Ankara’nın tam göbeği Kızılay’da ve aynı zamanda Cumhuriyet’in ilk toplu konut projesi sayılan Saraçoğlu Mahallesi’ne dönük “rant kalkışması”, AKP’nin bu karakterine oturan son örnek. (“Rant kalkışması” kavramını bilerek kullanıyorum)

Cumhuriyet kadrolarının konut ihtiyacı için tasarlanmış olan Saraçoğlu Mahallesi nihayet ihaleye çıktı! “Nihayet” ifadesi de AKP emellerini anlatıyor.

Yıllar önce Bakanlar Kurulu marifetiyle sanki yarın deprem olacak da insanlar ölecek gibi “riskli alan” ilanıyla başlayan; bunun bir kandırmaca, daha doğrusu kanuna karşı hile olduğu ortaya çıkınca birbirine bağlı farklı idari yöntemlerin ardı ardına denendiği mahalle, halihazırda devam eden yargı sürecine rağmen geçenlerde satış ilanına çıktı.

Tarihi beş parselde satmak
Emlak Konut GYO Ankara Çankaya Saraçoğlu Arsa Satışı Karşılığı Gelir Paylaşımı İşi İhalesi’nin birinci oturumu 13 Aralık’ta yapılacak.

Bir ucu Güvenpark dolmuş duraklarının yanında Necatibey’e uzanan mahalle, konut, ticaret ve turizm olmak üzere beş parsele ayrıldı. Başka bir ülkede olsa şehir halkının içinde serbestçe özgürce soluklanabileceği bir mekana dönüştürülebilecek mahalle, şimdi örneklerini başka projelerde bol bol ve yıkıcı biçimde gördüğümüz az sayıdaki bir grup şirkete gelir paylaşımı karşılığında verilecek. (Saraçoğlu ile ilgili diğer kaygının bitişikteki Güvenpark’a ilişkin mahallenin altının otoparka dönüştürülme olasılığı olduğunu belirtelim.)

Bakan ve bürokratlar bugüne dek Saraçoğlu’nun tarihsel dokusu ve tescilli yapılarına zarar verilmeyeceğini söylemiş olsalar da bu sözün tutulacağı kuşkulu.

Yanılmayı yinelemek
Saraçoğlu Mahallesi’nin ranta açılma planları konusunda sayısını hatırlamadığım kadar çok yazı yazdım.
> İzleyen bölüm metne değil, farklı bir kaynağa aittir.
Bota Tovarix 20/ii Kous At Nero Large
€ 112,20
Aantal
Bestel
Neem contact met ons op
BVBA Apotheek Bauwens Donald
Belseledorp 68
At kestanesi, çınar gibi tescilli anıt ağaçların yer aldığı 100 dönüme yakın büyüklükteki bu tarihsel alanın iktidara yakın firmalara satılacağını ilk yazdığımda, ilgili kurum ve kişilerden kesinlikle satış olmayacağına açıklamaları yapılmış, TBMM’de gündeme geldiğinde de bu konuyu “kendi hayalimden uydurduğum”a kadar bir dizi itiraz gelmişti.

Gazeteciler yazdıklarının doğru çıkmasına her zaman mutlu olmazlar. Saraçoğlu Mahallesi’nin eninde sonunda satılacağı konusunda yanılmayı dilerdim.

Şimdi bu süreci götürenlerin ağzından iktidar medyasına verilecek demeçlerde Saraçoğlu Mahallesi’nin atıl durmaktansa (mutlaka bir “mal” olacak ya) ekonomiye kazandırılmasının daha iyi olacağı, hasılat paylaşımından devletin de kazanacağı, bu gelirin de faydalı işlerde kullanılacağı kabilinden sözler okuyacak, duyacaksınız.

Bu sözlerin inandırıcılığı, 2013’de Saraçoğlu’nun “riskli alan” diye ilan edilmesi kadar inandırıcıdır. O yüzden şirketlerin malı olmadan Saraçoğlu sokaklarında herhangi bir şey için para ödemek zorunda kalmadan ne kadar gezip dolaşsanız, o kadar iyi.